While facts can also be opinions that made it through the fire, opinions are opinions and will never be anything else unless they can be proved.
Likes and dislikes are not facts (aside from the demonstrable fact that they do exist), so that your seething dislike of rutabaga is an opinion, and my fierce loyalty to it is also an opinion. And no mother in the world is going to convince her two year old that rutabagas aren't icky, no matter how they may be for her.
What is interesting in all of that is how stubbornly we cling to our Flat Earth beliefs, and call them facts, when the real facts can easily be convoluted and contorted and believed by a surprising number of people. You see a man fall down the stairs (fact) but by the time the second edition of the local paper has done with the story the next morning,the way they beef up (with opinions) the article about a prominent man being clumsy on his cellar sttairs, you who actually saw the man trip and fall will now begin to doubt your own version and think, well, there may have been liquor involved, I know he drinks, I'll bet he was drunk, yessir. Probably beats his kids, too. I saw one crying last week...
And now your simple belief in a simple (if painful) accident has become an opinion of someone; and forever after in your mind he will be that drunken bum who shouldn't be allowed near kids or women.

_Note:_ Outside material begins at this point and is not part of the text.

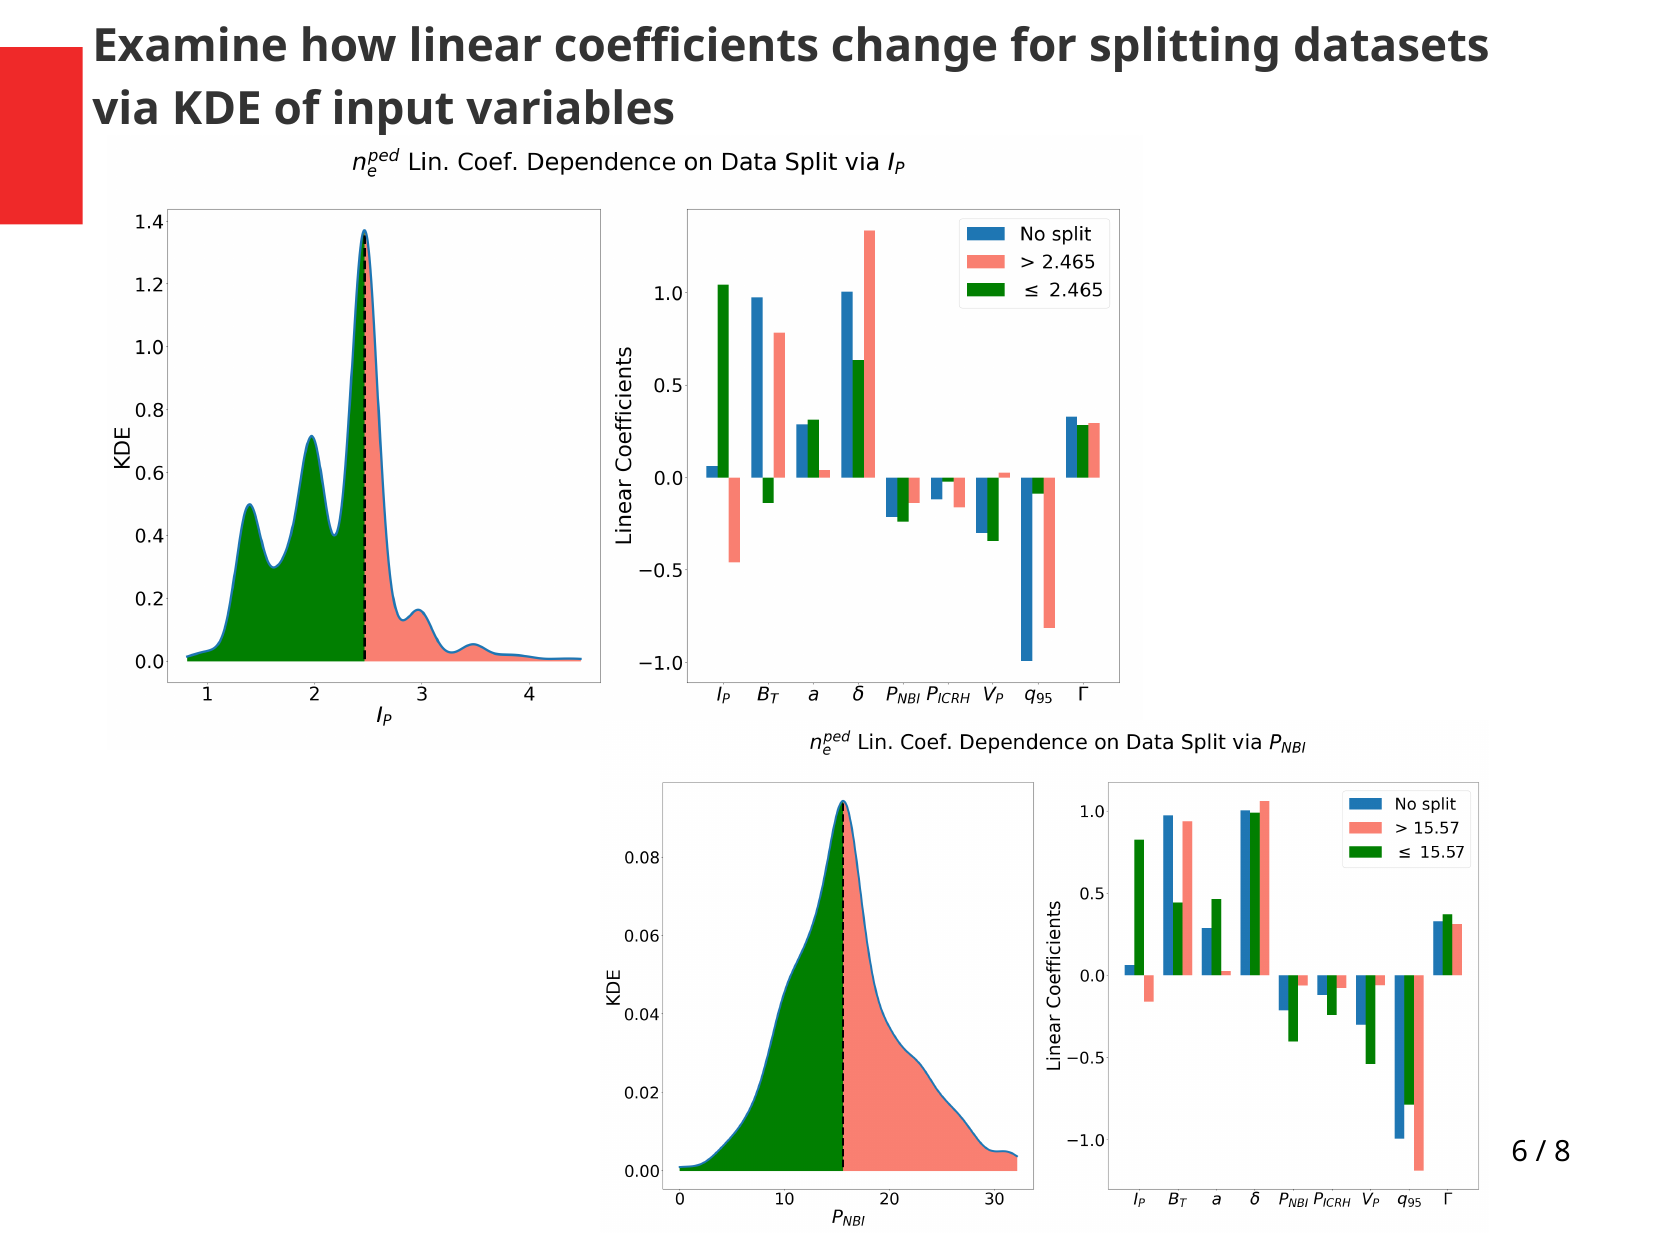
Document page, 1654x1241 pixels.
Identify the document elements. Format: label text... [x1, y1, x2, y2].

picture [107, 135, 1489, 1233]
title Examine how linear coefficients change for splitting datasets via KDE of input variables [92, 12, 1546, 138]
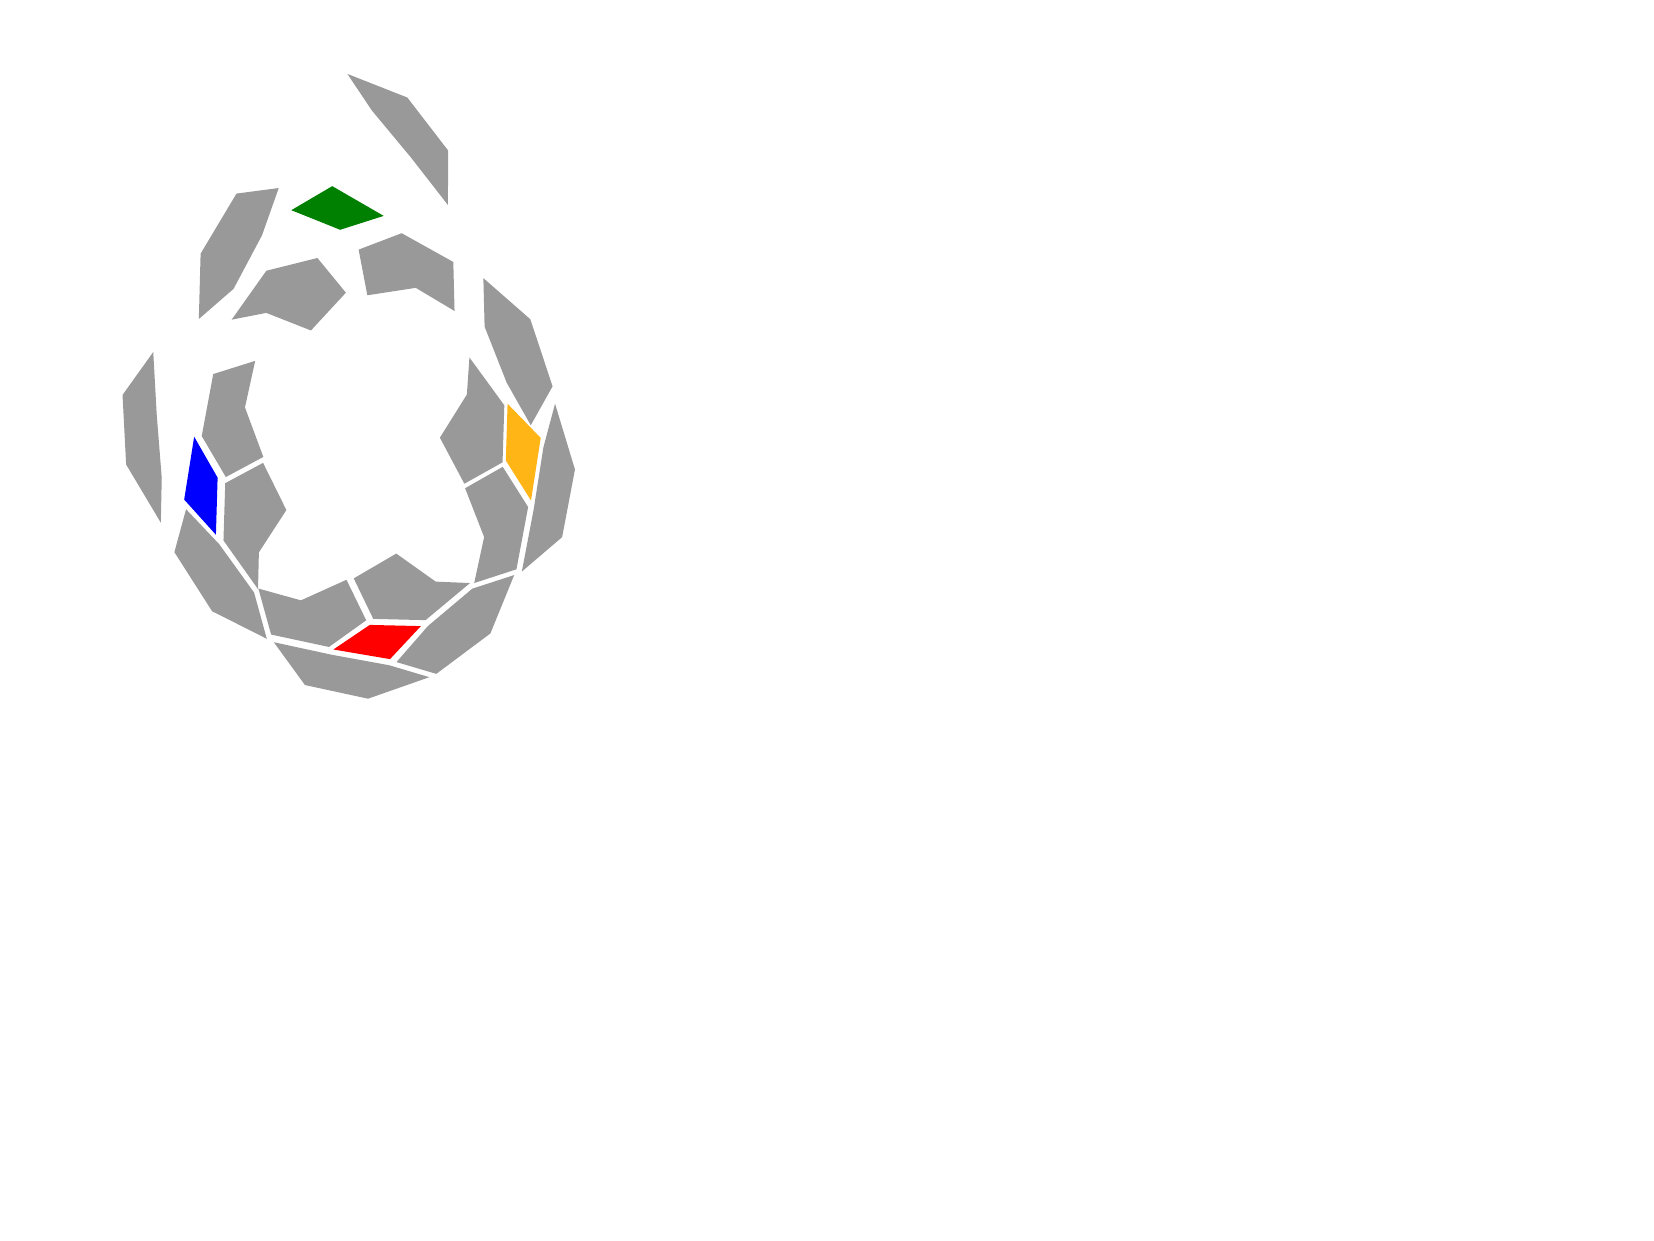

Beliefs are harder to change than facts, simply because we all have 'em, and they are so personal. Religion is a series of beliefs. Politics, for the most part, is too. So is advertising. One ounce of fact in a yard of belief, most times. So is predicting the weather beyond what's happening right outside one particular window.
Facts are nice, and they do help, but it's awfully hard sometimes to separate the fact from the fiction, especially when the fiction is so much more interesting.